Odchodzenie młodych od Kościoła, konieczność większego zaangażowania katolików świeckich, dramatyczny spadek urodzeń, spadek powołań kapłańskich – to główne wyzwania, z którymi musi się zmierzyć Kościół w Polsce, zwraca uwagę Abp Stanisław Budzik. Celem Synodu jest między innymi wspólne podjęcie tych problemów.
Metropolita lubelski w rozmowie z KAI podsumowuje trwający od 2019 roku III Synod Archidiecezji Lubelskiej, a także przebieg rzymskiego procesu synodalnego.
Anna Rasińska (KAI): 4 listopada odbyła się ostatnia sesja III Synodu Archidiecezji Lubelskiej, jakie były jego główne założenia?
Abp Stanisław Budzik: Synody są wpisane w historię Kościoła, odczuwaliśmy konieczność zwołania go, ostatni w naszej diecezji odbył się kilkadziesiąt lat temu. Celem synodu jest zawsze pogłębienie wiary i życia religijnego, pobudzenie działalności duszpasterskiej i ewangelizacyjnej, ożywienie aktywności osób duchownych i świeckich, a także umożliwienie wymiany doświadczeń między reprezentantami różnych środowisk.
Współczesne synody w Kościele w Polsce trwają kilka lat. Chodzi o to, aby zaangażować nie tylko duchownych ale i ludzi świeckich, pobudzić ich do dyskusji, ocenić aktualną sytuację Kościoła. Zadaniem synodu jest przygotowanie programu duszpasterskiego i ustanowienie prawa diecezjalnego, uwzględniającego specyfikę i tradycję Kościoła lokalnego.

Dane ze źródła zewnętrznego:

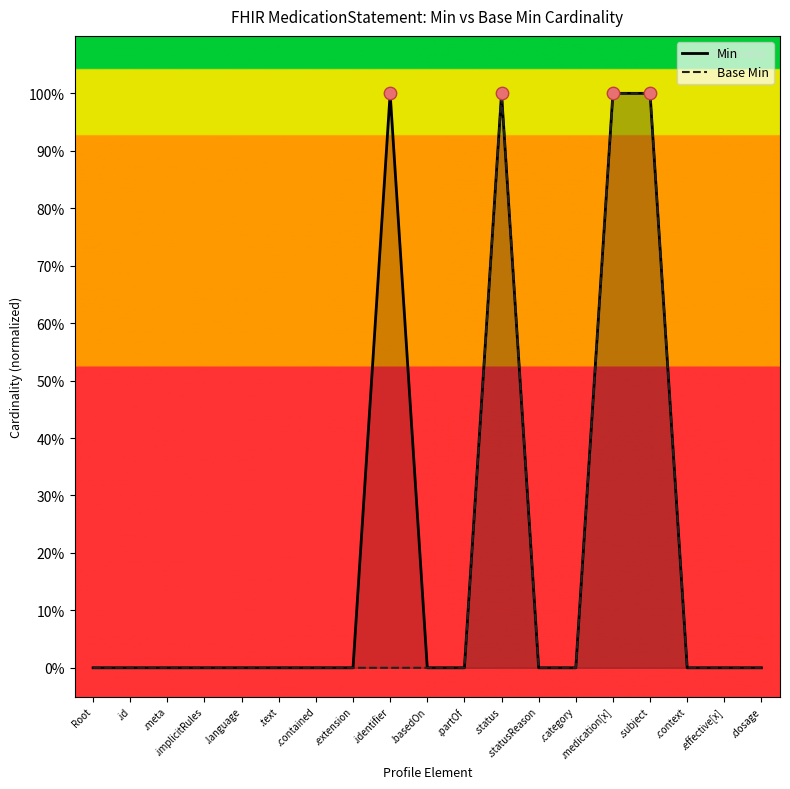

Which series contains the lowest Y value?

Min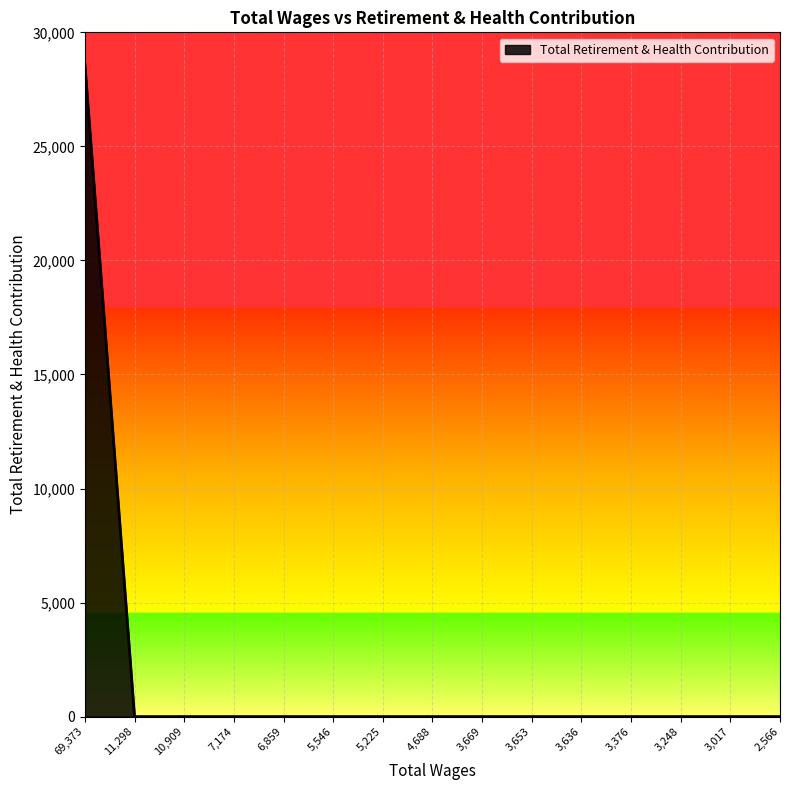

What is the difference between the maximum and minimum values?

28600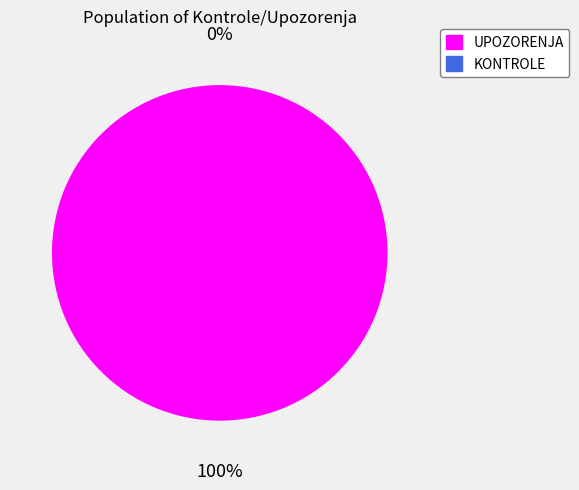

How many slices are in this pie chart?

2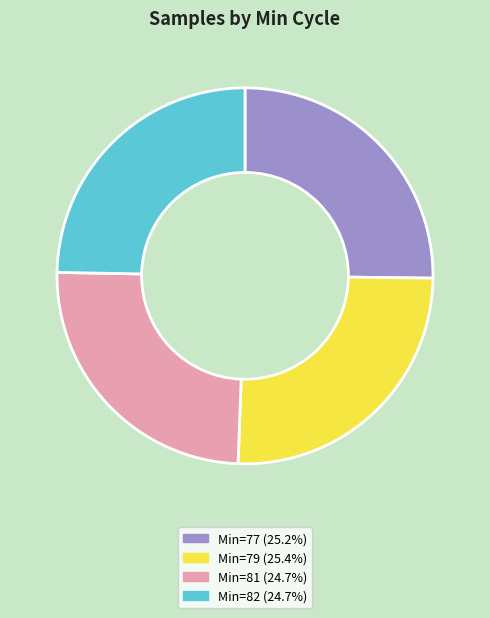

Does any single category account for the majority?

No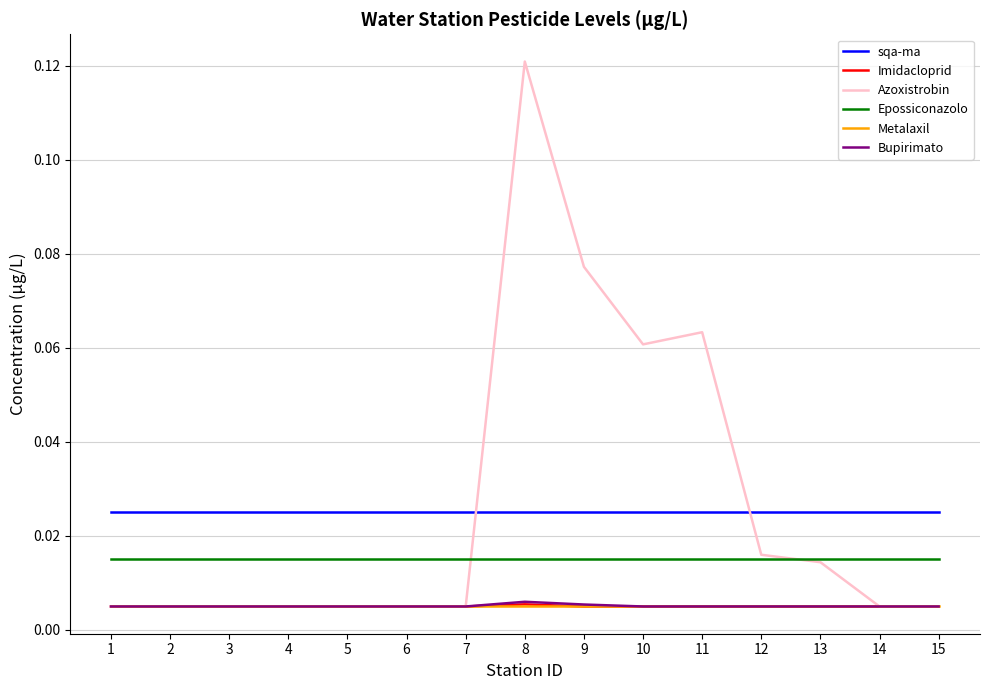

Which series changed the most between 6 and 10?

Azoxistrobin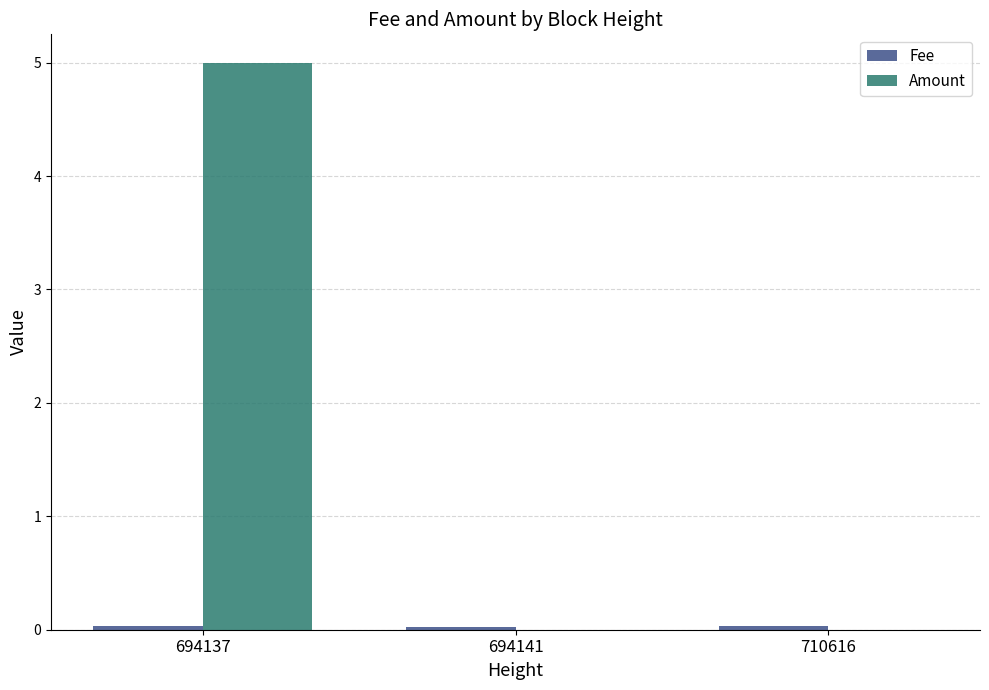

Between 694137 and 710616, which series saw the biggest shift?

Amount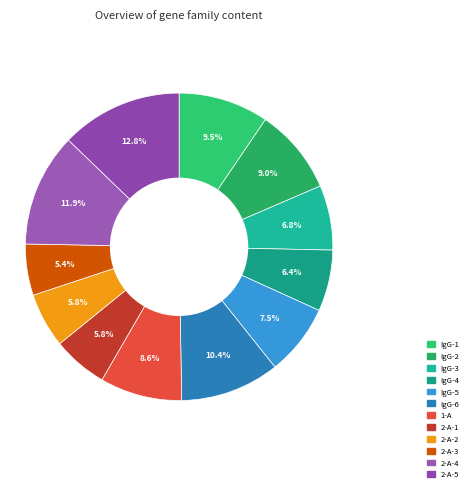

True or false: IgG-6 accounts for 10% of the total.

True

KAI: „Kościół — dom i szkoła komunii” — to hasło, które towarzyszy synodowi. Mógłby je Ksiądz Arcybiskup nieco przybliżyć?

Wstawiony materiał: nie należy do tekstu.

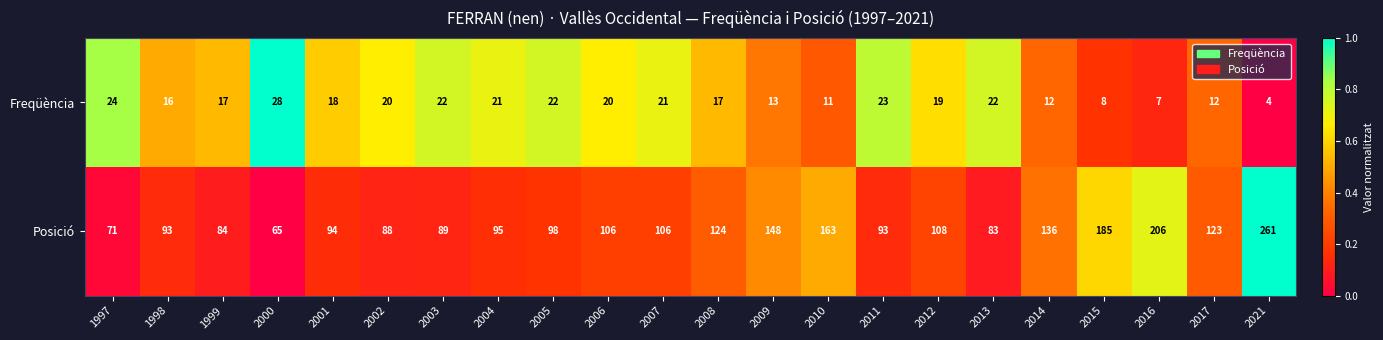

List the series in order of their overall mean, lowest first.

Freqüència, Posició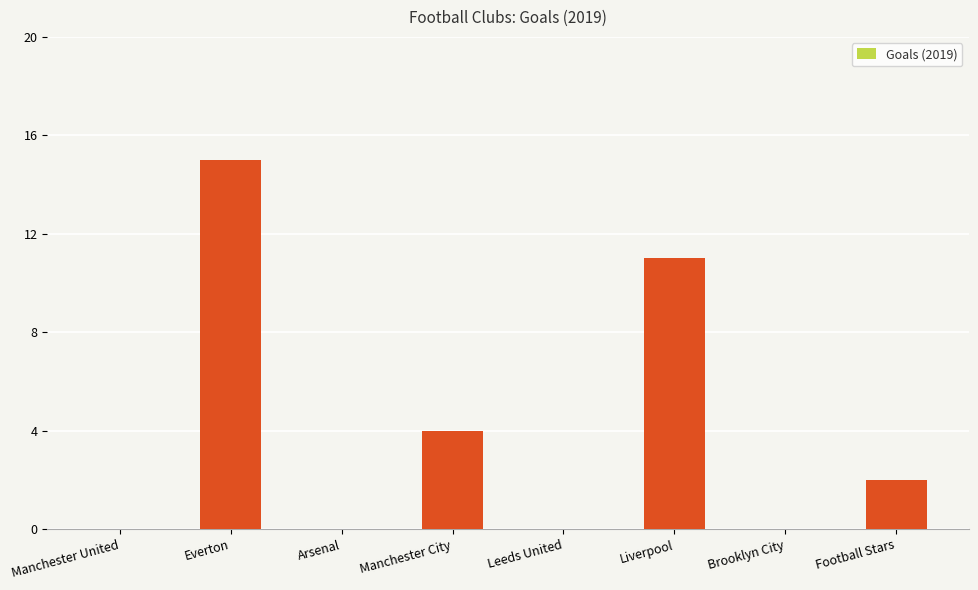

What is the sum of all values?

32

– To hasło nawiązuje do nauczania Jana Pawła II, który na początku nowego tysiąclecia zachęcał, aby czynić Kościół domem i szkołą komunii. „Komunia” to ważne słowo w nauczaniu Soboru Watykańskiego II. Wskazuje ono na najgłębszy fundament jedności Kościoła. Wierzący i ochrzczeni tworzą wspólnotę duchową jako dzieci jednego Ojca w niebie, odkupieni przez Chrystusa i połączeni przez Ducha Świętego więzami miłości.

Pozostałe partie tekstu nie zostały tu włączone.